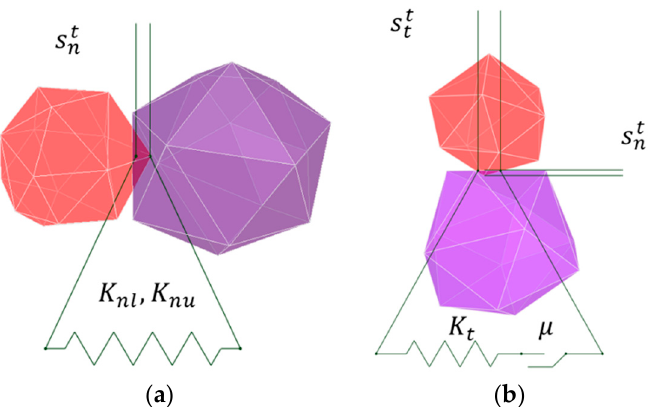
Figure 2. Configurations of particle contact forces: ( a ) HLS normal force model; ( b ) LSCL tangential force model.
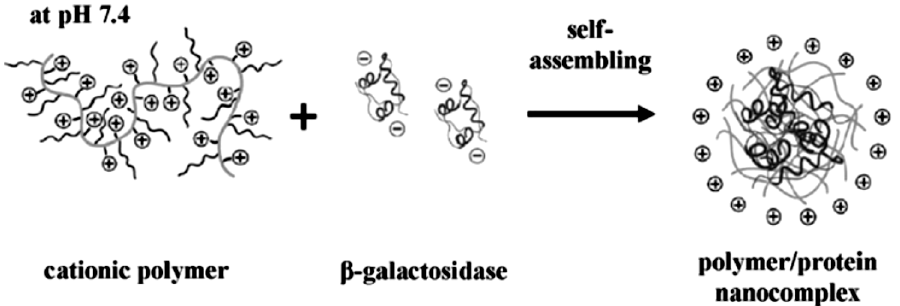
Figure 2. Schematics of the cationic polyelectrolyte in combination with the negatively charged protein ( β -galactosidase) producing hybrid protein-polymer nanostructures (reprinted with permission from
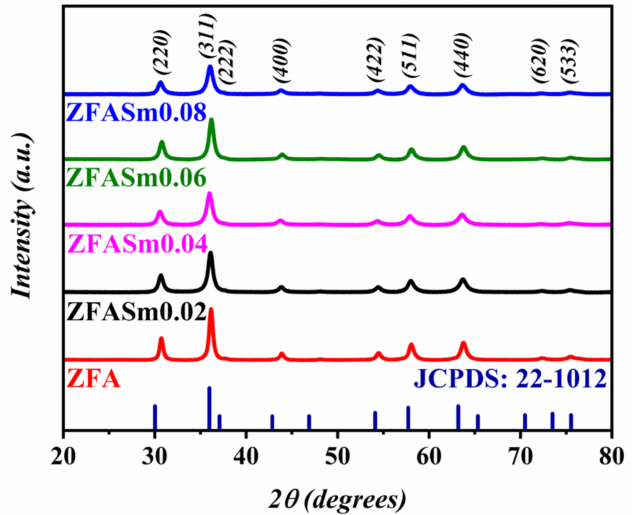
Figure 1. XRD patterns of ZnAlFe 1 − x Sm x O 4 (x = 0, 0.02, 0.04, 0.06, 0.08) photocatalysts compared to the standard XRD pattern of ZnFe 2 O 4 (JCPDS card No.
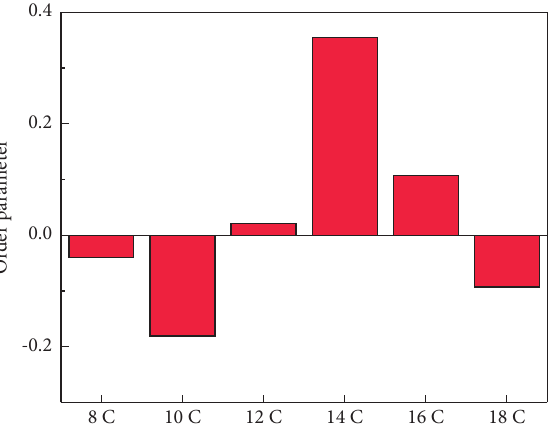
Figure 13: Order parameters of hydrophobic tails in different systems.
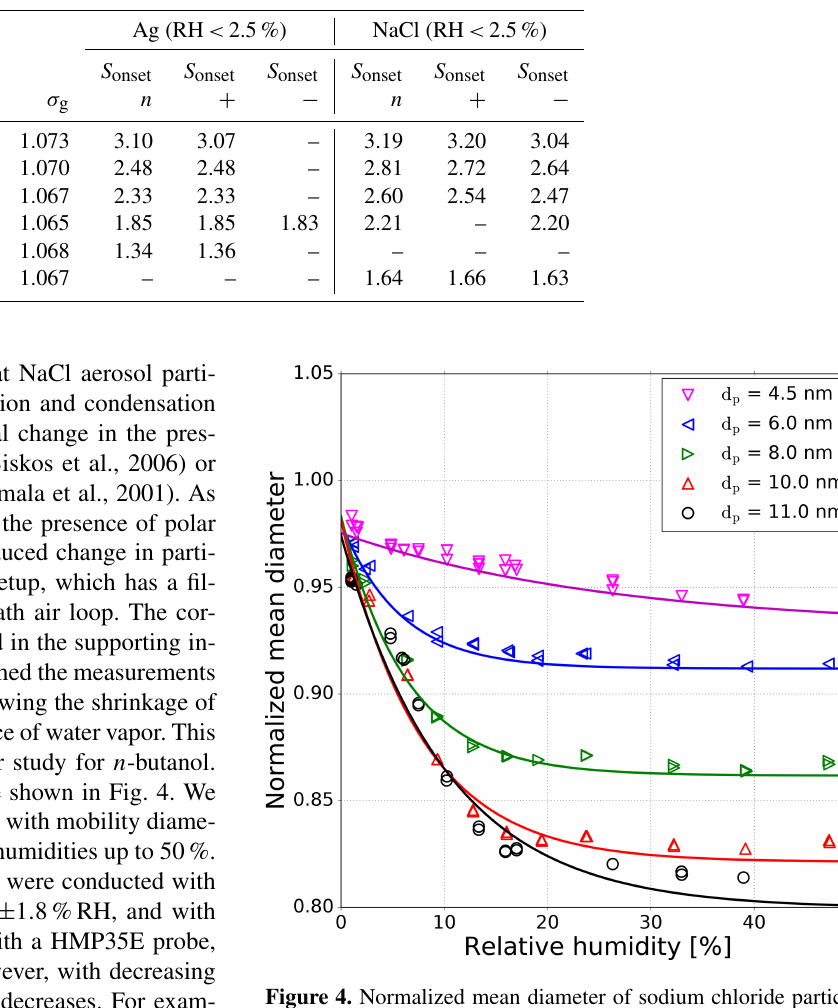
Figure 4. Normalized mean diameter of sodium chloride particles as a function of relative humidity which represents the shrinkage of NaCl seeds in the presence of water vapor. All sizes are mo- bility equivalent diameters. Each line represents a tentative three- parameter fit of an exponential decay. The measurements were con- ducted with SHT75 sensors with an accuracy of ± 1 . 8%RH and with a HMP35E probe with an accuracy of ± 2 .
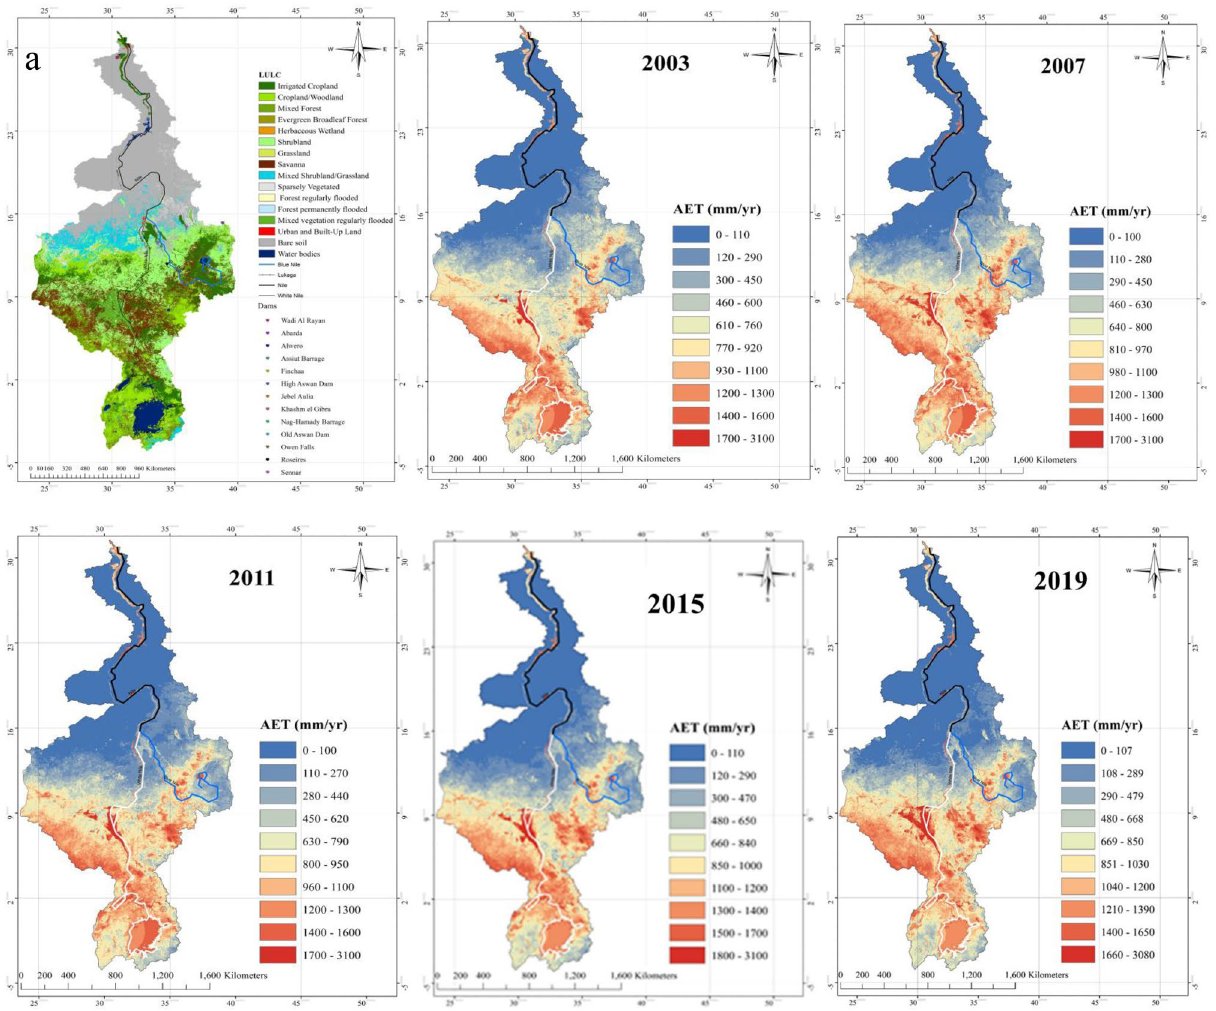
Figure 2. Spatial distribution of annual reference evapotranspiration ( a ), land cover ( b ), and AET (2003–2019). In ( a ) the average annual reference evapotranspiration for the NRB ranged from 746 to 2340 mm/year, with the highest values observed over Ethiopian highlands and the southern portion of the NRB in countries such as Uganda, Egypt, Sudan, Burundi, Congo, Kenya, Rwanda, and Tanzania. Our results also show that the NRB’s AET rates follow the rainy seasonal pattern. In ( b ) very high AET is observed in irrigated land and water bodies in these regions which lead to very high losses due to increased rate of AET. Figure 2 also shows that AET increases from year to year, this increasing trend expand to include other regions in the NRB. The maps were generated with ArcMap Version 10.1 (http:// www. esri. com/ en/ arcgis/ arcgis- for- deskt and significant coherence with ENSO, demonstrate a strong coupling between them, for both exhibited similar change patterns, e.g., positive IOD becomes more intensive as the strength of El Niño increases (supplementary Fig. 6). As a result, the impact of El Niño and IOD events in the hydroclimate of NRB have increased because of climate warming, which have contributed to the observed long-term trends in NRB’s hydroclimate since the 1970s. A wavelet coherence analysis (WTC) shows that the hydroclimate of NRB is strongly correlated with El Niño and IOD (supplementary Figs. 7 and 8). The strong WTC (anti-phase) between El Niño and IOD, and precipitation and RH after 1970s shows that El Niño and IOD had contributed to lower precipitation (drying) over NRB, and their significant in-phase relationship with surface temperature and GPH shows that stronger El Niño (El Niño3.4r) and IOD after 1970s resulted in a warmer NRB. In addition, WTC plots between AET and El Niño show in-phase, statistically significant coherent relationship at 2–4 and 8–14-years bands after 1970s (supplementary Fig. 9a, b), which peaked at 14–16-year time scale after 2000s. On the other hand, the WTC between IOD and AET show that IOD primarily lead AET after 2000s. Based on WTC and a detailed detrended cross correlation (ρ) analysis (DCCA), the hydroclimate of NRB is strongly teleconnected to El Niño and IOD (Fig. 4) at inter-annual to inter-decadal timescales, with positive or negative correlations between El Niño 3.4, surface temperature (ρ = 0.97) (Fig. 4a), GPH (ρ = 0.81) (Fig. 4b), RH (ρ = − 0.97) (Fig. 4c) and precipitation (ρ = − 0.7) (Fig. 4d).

# What the exercise asks:
Everything in the material goes into the copy exactly, except the images.

# Answer to this task:
Figure 2. Configurations of particle contact forces: ( a ) HLS normal force model; ( b ) LSCL tangential force model.
Figure 2. Schematics of the cationic polyelectrolyte in combination with the negatively charged protein ( β -galactosidase) producing hybrid protein-polymer nanostructures (reprinted with permission from
Figure 1. XRD patterns of ZnAlFe 1 − x Sm x O 4 (x = 0, 0.02, 0.04, 0.06, 0.08) photocatalysts compared to the standard XRD pattern of ZnFe 2 O 4 (JCPDS card No.
Figure 13: Order parameters of hydrophobic tails in different systems.
Figure 4. Normalized mean diameter of sodium chloride particles as a function of relative humidity which represents the shrinkage of NaCl seeds in the presence of water vapor. All sizes are mo- bility equivalent diameters. Each line represents a tentative three- parameter fit of an exponential decay. The measurements were con- ducted with SHT75 sensors with an accuracy of ± 1 . 8%RH and with a HMP35E probe with an accuracy of ± 2 .
Figure 2. Spatial distribution of annual reference evapotranspiration ( a ), land cover ( b ), and AET (2003–2019). In ( a ) the average annual reference evapotranspiration for the NRB ranged from 746 to 2340 mm/year, with the highest values observed over Ethiopian highlands and the southern portion of the NRB in countries such as Uganda, Egypt, Sudan, Burundi, Congo, Kenya, Rwanda, and Tanzania. Our results also show that the NRB’s AET rates follow the rainy seasonal pattern. In ( b ) very high AET is observed in irrigated land and water bodies in these regions which lead to very high losses due to increased rate of AET. Figure 2 also shows that AET increases from year to year, this increasing trend expand to include other regions in the NRB. The maps were generated with ArcMap Version 10.1 (http:// www. esri. com/ en/ arcgis/ arcgis- for- deskt and significant coherence with ENSO, demonstrate a strong coupling between them, for both exhibited similar change patterns, e.g., positive IOD becomes more intensive as the strength of El Niño increases (supplementary Fig. 6). As a result, the impact of El Niño and IOD events in the hydroclimate of NRB have increased because of climate warming, which have contributed to the observed long-term trends in NRB’s hydroclimate since the 1970s. A wavelet coherence analysis (WTC) shows that the hydroclimate of NRB is strongly correlated with El Niño and IOD (supplementary Figs. 7 and 8). The strong WTC (anti-phase) between El Niño and IOD, and precipitation and RH after 1970s shows that El Niño and IOD had contributed to lower precipitation (drying) over NRB, and their significant in-phase relationship with surface temperature and GPH shows that stronger El Niño (El Niño3.4r) and IOD after 1970s resulted in a warmer NRB. In addition, WTC plots between AET and El Niño show in-phase, statistically significant coherent relationship at 2–4 and 8–14-years bands after 1970s (supplementary Fig. 9a, b), which peaked at 14–16-year time scale after 2000s. On the other hand, the WTC between IOD and AET show that IOD primarily lead AET after 2000s. Based on WTC and a detailed detrended cross correlation (ρ) analysis (DCCA), the hydroclimate of NRB is strongly teleconnected to El Niño and IOD (Fig. 4) at inter-annual to inter-decadal timescales, with positive or negative correlations between El Niño 3.4, surface temperature (ρ = 0.97) (Fig. 4a), GPH (ρ = 0.81) (Fig. 4b), RH (ρ = − 0.97) (Fig. 4c) and precipitation (ρ = − 0.7) (Fig. 4d).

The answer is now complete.